**Aufgabenstellung:**
1 > Beantworte die folgenden Fragen zum Text über Schulzeiten:
(a) In welchen Jahrzehnten ging die Person zur Schule, die sich zu den Thesen äußern möchte?
(b) Welche Strafe gab es in den 50ern in der Schule noch?
(c) Welche Zeitschrift lasen Schüler in den 60ern?
2 > Setze den Text über Schulzeiten nach seinem letzten Satz fort.

**Textabschnitt:**
______
Hallo Wolfgang,
auch wenn ich erst in den 80er/90er Jahren zur Schule ging, möchte ich mich doch auch zu den von Dir aufgestellten Thesen äußern.
als ich in den 50ern zur Schule ging, gab es dort noch die
Prügelstrafe. Entwürdigend und heute unvorstellbar. In den
60ern, Schüler lasen die Bravo, tanzten Twist und hörten die
ersten Beatles-Songs, war Schule mit deutschem Lied- und
Volksgut endgültig auf verlorenem Posten. Aber meistens
kümmerte man sich um die Sprößlinge. In der Schule war es
nicht egal, wenn jemand zu spät kam. Es fiel auch auf, wenn
ein offenkundig schulpflichtiges Kind am Vormittag auf der
Straße herum lungerte. Allgemein war es auch unüblich, daß
sich Steppkes in den Nachtstunden irgendwo herum trieben oder
daß Eltern absolut keine Ahnung hatten, wie es im Zimmer ihrer
Ableger aussah.
Dies ist keineswegs Vergangenheit.
______
**Vorliegendes Material:**
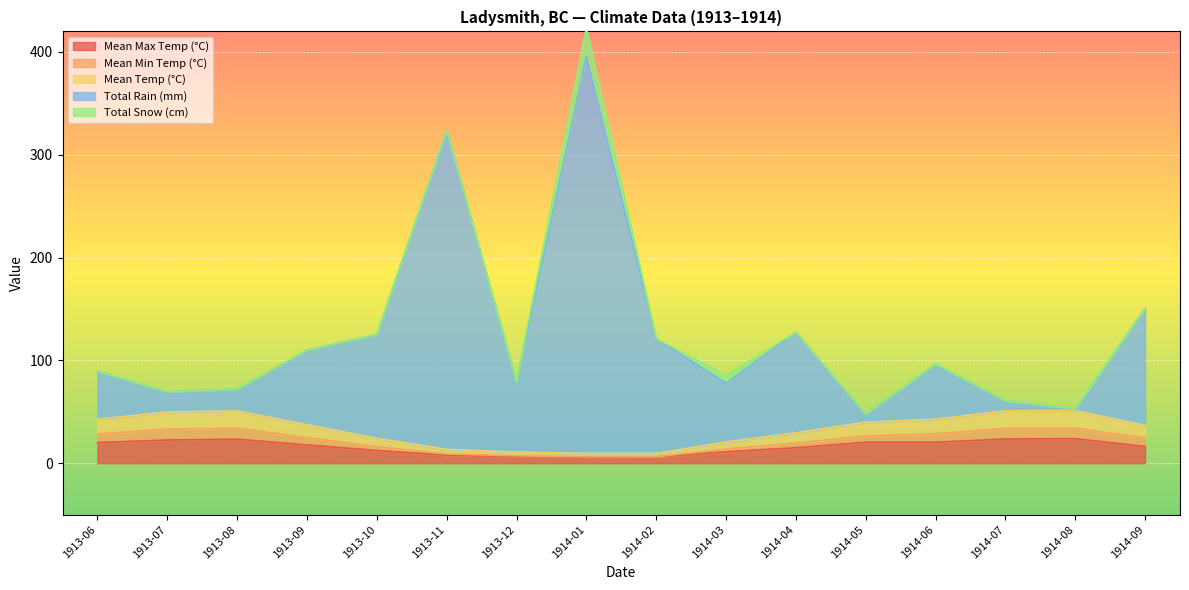

At which category does the chart reach its minimum across all series?

1914-01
______
**Lösungen nach Nummer:**
1 >
(a) In den 80er/90er Jahren
(b) Die Prügelstrafe
(c) Die Bravo

2 >
Es ist nur nicht mehr überall so.
Ich sehe hier schon Unterschiede zwischen Duisburg und München…
Wenige Jahre später ging das Schlagwort „antiautoritäre
Erziehung“ um und wurde vielerorts als Verzicht auf Erziehung
gründlich falsch verstanden. Das Schlagwort ist aus der Mode
gekommen, geblieben ist oft die Einstellung von wachsen lassen
und nicht kümmern.
Hier ist wohl das große Problem, dass das Schlagwort „antiautoritäre Erziehung“ von vielen Eltern so verstanden wurde, dass man sich ja, ach wie bequem, nicht mehr um die Kids kümmern müsste. Das war sicherlich nicht im Sinne des Erfinders, vielmehr schien es ja bei antiaut. Erz. um die Etablierung einer verständnisvollen und gnadenlos konsenorientierten Gesprächskultur zwischen Eltern und Kindern zu gehen.
Und das erfordert sehr viel Engagement der Eltern, wobei ich persönlich von antiautoritärer Erziehung nichts halte.
Kids need rules. Lasse sie sich entwickeln, aber lenke sie in die richtige Richtung.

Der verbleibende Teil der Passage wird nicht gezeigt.